I'm running miui, I used cm7 to convert to mtd. Then flashed glitch.


----------



## scarmon25 (Jun 11, 2011)

I saw where JT said on twitter that the bootloaders didn't matter. Said there was big misunderstanding about the bootloaders. Apparently you can use any bootloader. Its not like GB bootloaders only.work with GB ROMs. Someone even made a comment they were using donut bootloaders. Now I'm not gonna say for certain this is the case but based on what I saw. It shouldn't matter what bootloader you're on.


----------



## neh4pres (Jul 22, 2011)

"scarmon25 said:


> I saw where JT said on twitter that the bootloaders didn't matter. Said there was big misunderstanding about the bootloaders. Apparently you can use any bootloader. Its not like GB bootloaders only.work with GB ROMs. Someone even made a comment they were using donut bootloaders. Now I'm not gonna say for certain this is the case but based on what I saw. It shouldn't matter what bootloader you're on.

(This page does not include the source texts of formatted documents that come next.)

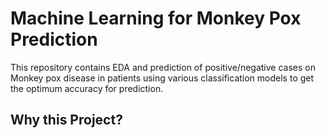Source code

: # Machine Learning for Monkey Pox Prediction

This repository contains EDA and prediction of positive/negative cases on Monkey pox disease in patients using various classification models to get the optimum accuracy for prediction.

## Why this Project?

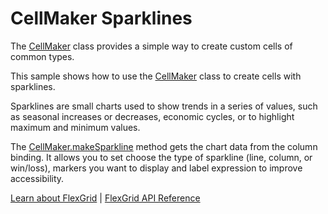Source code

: CellMaker Sparklines
====================

The [CellMaker](https://www.grapecity.com/wijmo/api/classes/wijmo_grid_cellmaker.cellmaker.html) class provides a simple way to create custom cells of common types.

This sample shows how to use the [CellMaker](https://www.grapecity.com/wijmo/api/classes/wijmo_grid_cellmaker.cellmaker.html) class to create cells with sparklines.

Sparklines are small charts used to show trends in a series of values, such as
seasonal increases or decreases, economic cycles, or to highlight maximum and minimum
values. 

The [CellMaker.makeSparkline](https://www.grapecity.com/wijmo/api/classes/wijmo_grid_cellmaker.cellmaker.html#makesparkline) method gets the chart data from the column binding. 
It allows you to set choose the type of sparkline (line, column, or win/loss), markers you want to display and label expression to improve accessibility.

[Learn about FlexGrid](https://www.grapecity.com/wijmo/flexgrid-javascript-data-grid) | [FlexGrid API Reference](https://www.grapecity.com/wijmo/api/classes/wijmo_grid.flexgrid.html)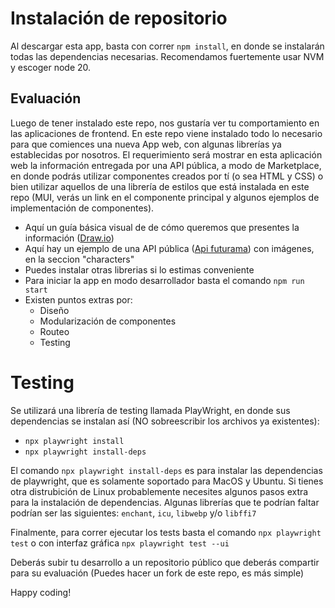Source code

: # Instalación de repositorio

Al descargar esta app, basta con correr `npm install`, en donde se instalarán todas las dependencias necesarias. Recomendamos fuertemente usar NVM y escoger node 20.

## Evaluación

Luego de tener instalado este repo, nos gustaría ver tu comportamiento en las aplicaciones de frontend. En este
repo viene instalado todo lo necesario para que comiences una nueva App web, con algunas librerías ya establecidas
por nosotros. El requerimiento será mostrar en esta aplicación web la información entregada por una API pública, a
modo de Marketplace, en donde podrás utilizar componentes creados por tí (o sea HTML y CSS) o bien utilizar
aquellos de una librería de estilos que está instalada en este repo (MUI, verás un link en el componente principal y algunos ejemplos de implementación de componentes).

- Aquí un guía básica visual de de cómo queremos que presentes la información ([Draw.io](https://drive.google.com/file/d/1WQG5JDl8qXfW7sdheUX-y_qjENrGj4al/view?usp=sharing))
- Aquí hay un ejemplo de una API pública ([Api futurama](https://www.sampleapis.com/api-list/futurama)) con imágenes, en la seccion "characters"
- Puedes instalar otras librerias si lo estimas conveniente
- Para iniciar la app en modo desarrollador basta el comando `npm run start`
- Existen puntos extras por:
  - Diseño
  - Modularización de componentes
  - Routeo
  - Testing

# Testing
 Se utilizará una librería de testing llamada PlayWright, en donde sus dependencias se instalan
así (NO sobreescribir los archivos ya existentes):
- `npx playwright install`
- `npx playwright install-deps`

El comando  `npx playwright install-deps` es para instalar las dependencias de playwright, que es solamente soportado para MacOS y Ubuntu. Si tienes otra distrubición de Linux probablemente necesites algunos pasos extra para la instalación de dependencias. Algunas librerías que te podrían faltar podrían ser las siguientes: `enchant`, `icu`, `libwebp` y/o `libffi7`

Finalmente, para correr ejecutar los tests basta el comando `npx playwright test` o con interfaz gráfica `npx playwright test --ui`


Deberás subir tu desarrollo a un repositorio público que deberás compartir para su evaluación (Puedes hacer un fork de este repo, es más simple)


Happy coding!
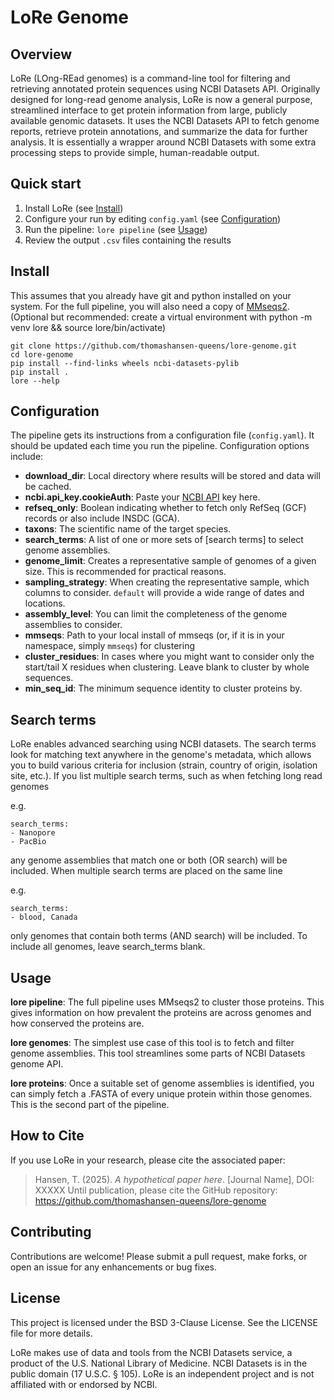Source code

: # LoRe Genome

## Overview
LoRe (LOng-REad genomes) is a command-line tool for filtering and retrieving annotated protein sequences using NCBI Datasets API. Originally designed for long-read genome analysis, LoRe is now a general purpose, streamlined interface to get protein information from large, publicly available genomic datasets. It uses the NCBI Datasets API to fetch genome reports, retrieve protein annotations, and summarize the data for further analysis. It is essentially a wrapper around NCBI Datasets with some extra processing steps to provide simple, human-readable output.

## Quick start
1. Install LoRe (see [Install](#Install))
2. Configure your run by editing `config.yaml` (see [Configuration](#Configuration))
3. Run the pipeline: `lore pipeline` (see [Usage](#Usage))
4. Review the output `.csv` files containing the results

## Install
This assumes that you already have git and python installed on your system. For the full pipeline, you will also need a copy of [MMseqs2](https://github.com/soedinglab/MMseqs2).
(Optional but recommended: create a virtual environment with python -m venv lore && source lore/bin/activate)
```
git clone https://github.com/thomashansen-queens/lore-genome.git
cd lore-genome
pip install --find-links wheels ncbi-datasets-pylib
pip install .
lore --help
```

## Configuration
The pipeline gets its instructions from a configuration file (`config.yaml`). It should be updated each time you run the pipeline. Configuration options include:
- **download_dir**: Local directory where results will be stored and data will be cached.
- **ncbi.api_key.cookieAuth**: Paste your [NCBI API](https://support.nlm.nih.gov/knowledgebase/article/KA-05317/en-us) key here.
- **refseq_only**: Boolean indicating whether to fetch only RefSeq (GCF) records or also include INSDC (GCA).
- **taxons**: The scientific name of the target species.
- **search_terms**: A list of one or more sets of [search terms] to select genome assemblies.
- **genome_limit**: Creates a representative sample of genomes of a given size. This is recommended for practical reasons.
- **sampling_strategy**: When creating the representative sample, which columns to consider. `default` will provide a wide range of dates and locations.
- **assembly_level**: You can limit the completeness of the genome assemblies to consider.
- **mmseqs**: Path to your local install of mmseqs (or, if it is in your namespace, simply `mmseqs`) for clustering
- **cluster_residues**: In cases where you might want to consider only the start/tail X residues when clustering. Leave blank to cluster by whole sequences.
- **min_seq_id**: The minimum sequence identity to cluster proteins by.


## Search terms
LoRe enables advanced searching using NCBI datasets. The search terms look for matching text anywhere in the genome's metadata, which allows you to build various criteria for inclusion (strain, country of origin, isolation site, etc.). If you list multiple search terms, such as when fetching long read genomes

e.g.
```
search_terms:
- Nanopore
- PacBio
```

any genome assemblies that match one or both (OR search) will be included. When multiple search terms are placed on the same line

e.g.
```
search_terms:
- blood, Canada
```

only genomes that contain both terms (AND search) will be included. To include all genomes, leave search_terms blank.

## Usage
**lore pipeline**: The full pipeline uses MMseqs2 to cluster those proteins. This gives information on how prevalent the proteins are across genomes and how conserved the proteins are.

**lore genomes**: The simplest use case of this tool is to fetch and filter genome assemblies. This tool streamlines some parts of NCBI Datasets genome API.

**lore proteins**: Once a suitable set of genome assemblies is identified, you can simply fetch a .FASTA of every unique protein within those genomes. This is the second part of the pipeline.

## How to Cite
If you use LoRe in your research, please cite the associated paper:
> Hansen, T. (2025). *A hypothetical paper here*. [Journal Name], DOI: XXXXX
Until publication, please cite the GitHub repository:
https://github.com/thomashansen-queens/lore-genome

## Contributing
Contributions are welcome! Please submit a pull request, make forks, or open an issue for any enhancements or bug fixes.

## License
This project is licensed under the BSD 3-Clause License. See the LICENSE file for more details.

LoRe makes use of data and tools from the NCBI Datasets service, a product of the U.S. National Library of Medicine. NCBI Datasets is in the public domain (17 U.S.C. § 105). LoRe is an independent project and is not affiliated with or endorsed by NCBI.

something is causing my phone to not reboot properly.. if I use power option "reboot recovery" it will seem to just shut down. But after that if I hold volume up and power it will force reboot and end up in recovery.. In fact using that button method is the only way any reboot will work.. Not sure what causes it.


----------



## scarmon25 (Jun 11, 2011)

Are you on glitch kernel now. If so are you undervolting at all? That is normally the cause of that. Too much undervolting


----------



## neh4pres (Jul 22, 2011)

"scarmon25 said:


> Are you on glitch kernel now. If so are you undervolting at all? That is normally the cause of that. Too much undervolting


Yea.. I'm pretty severly undervolted at low clocks.. Think -150 at 100 mhz.. Im stable while running.. I'll try stock voltage and try a reboot. Thx


----------



## neh4pres (Jul 22, 2011)

Same issue with stock voltage..


----------



## scarmon25 (Jun 11, 2011)

Try taking the battery out for about five minutes and let it sit there. Also leave it at stock voltage when you do it. This can fix little issues like this. Its possible something happened when you had it undervolted and it needs to reset. Taking the battery out for a while should reset the components.


----------



## Jgmarz (Sep 26, 2011)

scarmon25 said:


> Try taking the battery out for about five minutes and let it sit there. Also leave it at stock voltage when you do it. This can fix little issues like this. Its possible something happened when you had it undervolted and it needs to reset. Taking the battery out for a while should reset the components.


Where can I find the gingerbread bootloader for a fascinate on miui 1.9.16


----------



## neh4pres (Jul 22, 2011)

This issue is fixed in the new release. This thread can be deleted


----------